Sun Haibo, Zhu Feng, Li Yangyang, Zhao Pengfei, Kong Yanzi, Wang Jianyu, Wan Yingcai, Fu Shuangfei
Faculty of Robot Science and Engineering, Northeastern University, Shenyang, China.
Key Laboratory of Opto-Electronic Information Processing, Chinese Academy of Sciences, Shenyang, China.
Front Neurorobot. 2023 Feb 24;17:1093132. doi: 10.3389/fnbot.2023.1093132. eCollection 2023.
Active object recognition (AOR) provides a paradigm where an agent can capture additional evidence by purposefully changing its viewpoint to improve the quality of recognition. One of the most concerned problems in AOR is viewpoint planning (VP) which refers to developing a policy to determine the next viewpoints of the agent. A research trend is to solve the VP problem with reinforcement learning, namely to use the viewpoint transitions explored by the agent to train the VP policy. However, most research discards the trained transitions, which may lead to an inefficient use of the explored transitions. To solve this challenge, we present a novel VP method with transition management based on reinforcement learning, which can reuse the explored viewpoint transitions. To be specific, a learning framework of the VP policy is first established the deterministic policy gradient theory, which provides an opportunity to reuse the explored transitions. Then, we design a scheme of viewpoint transition management that can store the explored transitions and decide which transitions are used for the policy learning. Finally, within the framework, we develop an algorithm based on twin delayed deep deterministic policy gradient and the designed scheme to train the VP policy. Experiments on the public and challenging dataset GERMS show the effectiveness of our method in comparison with several competing approaches.

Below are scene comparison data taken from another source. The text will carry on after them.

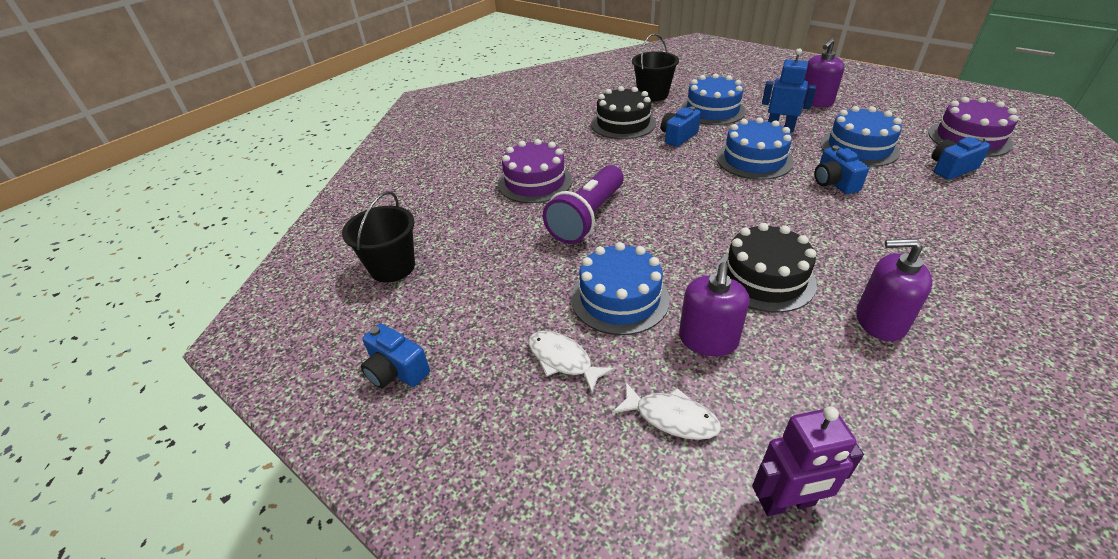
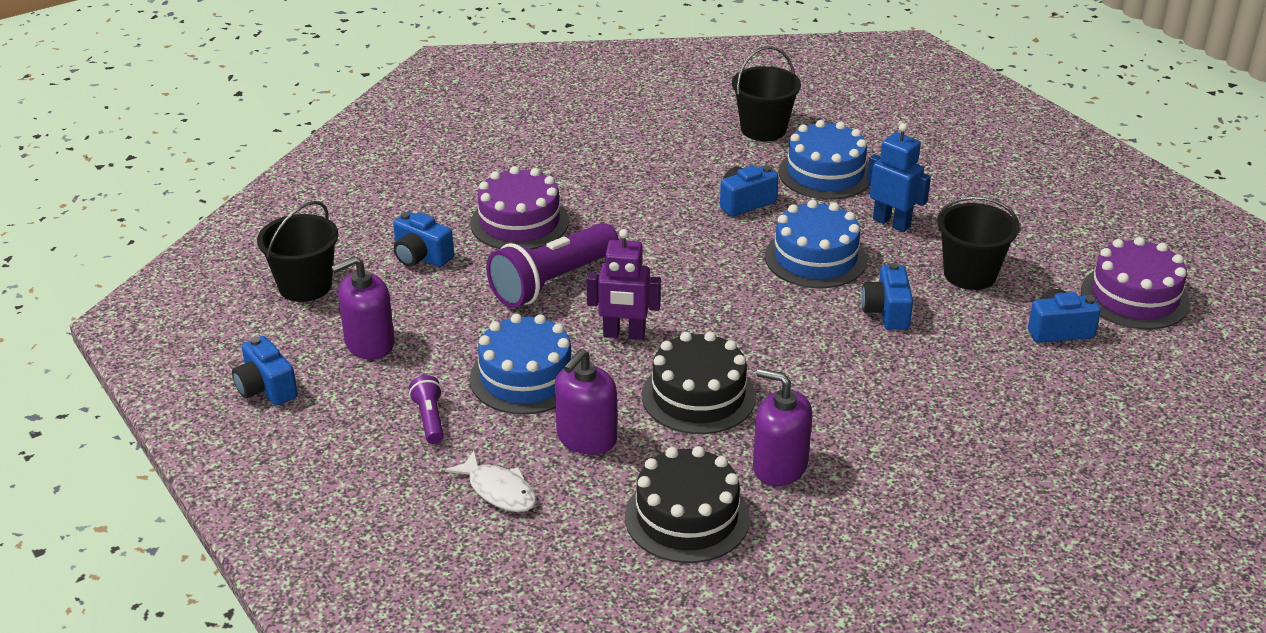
camera: 15 degrees right, 5 degrees down
white fish [529,331,615,393] -> purple flashlight [409,375,444,444]
black cake [591,86,656,139] -> black cake moved to [625,446,750,563]
purple robot [752,406,864,516] -> purple robot moved to [587,229,661,340]
purple soap dispenser [804,38,845,107] -> purple soap dispenser moved to [331,256,395,360]
blue cake [820,106,902,167] -> black bucket [936,196,1020,290]
none -> blue camera [393,212,454,267]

主动目标识别(AOR)提供了一种范例,即智能体可以通过有目的地改变其视角来获取额外证据,以提高识别质量。AOR中最受关注的问题之一是视角规划(VP),它指的是制定一种策略来确定智能体的下一个视角。一种研究趋势是用强化学习来解决VP问题,即利用智能体探索的视角转换来训练VP策略。然而,大多数研究丢弃了训练过的转换,这可能导致对探索到的转换利用效率低下。为了解决这一挑战,我们提出了一种基于强化学习的具有转换管理的新型VP方法,该方法可以重用探索到的视角转换。具体来说,首先基于确定性策略梯度理论建立VP策略的学习框架,这为重用探索到的转换提供了机会。然后,我们设计了一种视角转换管理方案,该方案可以存储探索到的转换,并决定哪些转换用于策略学习。最后,在该框架内,我们开发了一种基于双延迟深度确定性策略梯度和所设计方案的算法来训练VP策略。在公开且具有挑战性的GERMS数据集上进行的实验表明,与几种竞争方法相比,我们的方法是有效的。